Indicators suggest the timing is right for entering the commercial property management field. While single family housing increases are slipping slightly, commercial construction looks promising for 2015.
If you want to become a commercial property manager, it’s time to develop a strategy for success.
Building a Game Plan for Success
Define Your Operations
Commercial property managers set fees based on the scope of services and property types. Some professionals factor in the complexity of each property – whether the building is dedicated only to residential tenants, only retail operations or a combination of both. There isn’t a one-size fits all approach to property management.
Defining your scope of operations is critical.
If you want to manage a multifamily housing project you’ll need a full range of skills and education. You need a thorough understanding of portfolio properties’ positions in the marketplace, owners’ goals and effective negotiating skills to solidify relationships with credit reporting agencies, contractors and tenants.
If you want to manage retail or warehouse facilities, you’ll need the same skills, plus knowledge about security and risk insurance to protect building assets and contents under your care.
If you want to manage mixed-use properties, you’ll need to invest time learning about the complexities of merchant responsibilities to tenants and non-tenant customer issues, such as shared parking and entrance/egress regulations.
Build Credibility with Credentials
Before you contact potential clients, check with your state business license authority to verify requirements.
Even if your state doesn’t require a real estate license to operate a commercial property management firm, getting your real estate license is a requirement for some advanced certifications.
Proof of certification gives property owners confidence you have the knowledge and skills to handle daily operations responsibly and legally.
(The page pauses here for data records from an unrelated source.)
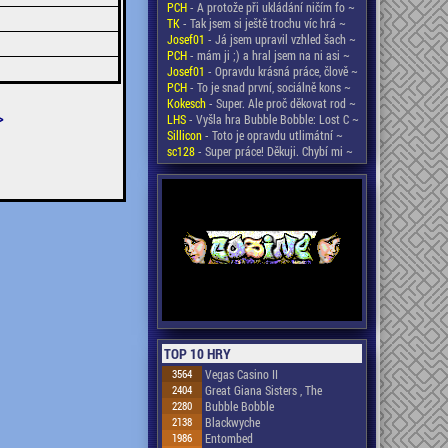
PCH
- A protože při ukládání ničím fo ~
TK
- Tak jsem si ještě trochu víc hrá ~
Josef01
- Já jsem upravil vzhled šach ~
PCH
- mám ji ;) a hral jsem na ni asi ~
Josef01
- Opravdu krásná práce, člově ~
PCH
- To je snad první, sociálně kons ~
Kokesch
- Super. Ale proč děkovat rod ~
>
LHS
- Vyšla hra Bubble Bobble: Lost C ~
Sillicon
- Toto je opravdu utlimátní ~
sc128
- Super práce! Děkuji. Chybí mi ~
TOP 10 HRY
3564
Vegas Casino II
2404
Great Giana Sisters , The
2280
Bubble Bobble
2138
Blackwyche
1986
Entombed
Especially is you’re thinking about becoming an Asset Manager, a real estate professional who manages apartment complexes, mixed-use buildings, retail malls and other commercial properties, certification and advanced education are critical to launching your career from a solid foundation.
Creating a competitive advantage is important. To get ahead of the competition, you’ll need to delve into research that identifies key demographics and emerging trends in your community. More important than gathering information is understanding how to translate that information into effective marketing plans.
If you live in a state that requires licensure or certification to offer property management services, it’s likely mandated programs will include basic marketing strategies.
You can also sign up for marketing courses at the local college or enroll in an online program. Join several trade associations and subscribe to online and/or print journals. Membership gives you access to valuable research and resources to help you leverage opportunities for success.
Entering the commercial property management field offers a promising future. Building a strong game plan for success is vital. Here’s your outline for strategy development:
- Define your business model.
- Invest in educational opportunities that strengthen credibility.
- Spend time delving into current research about your community.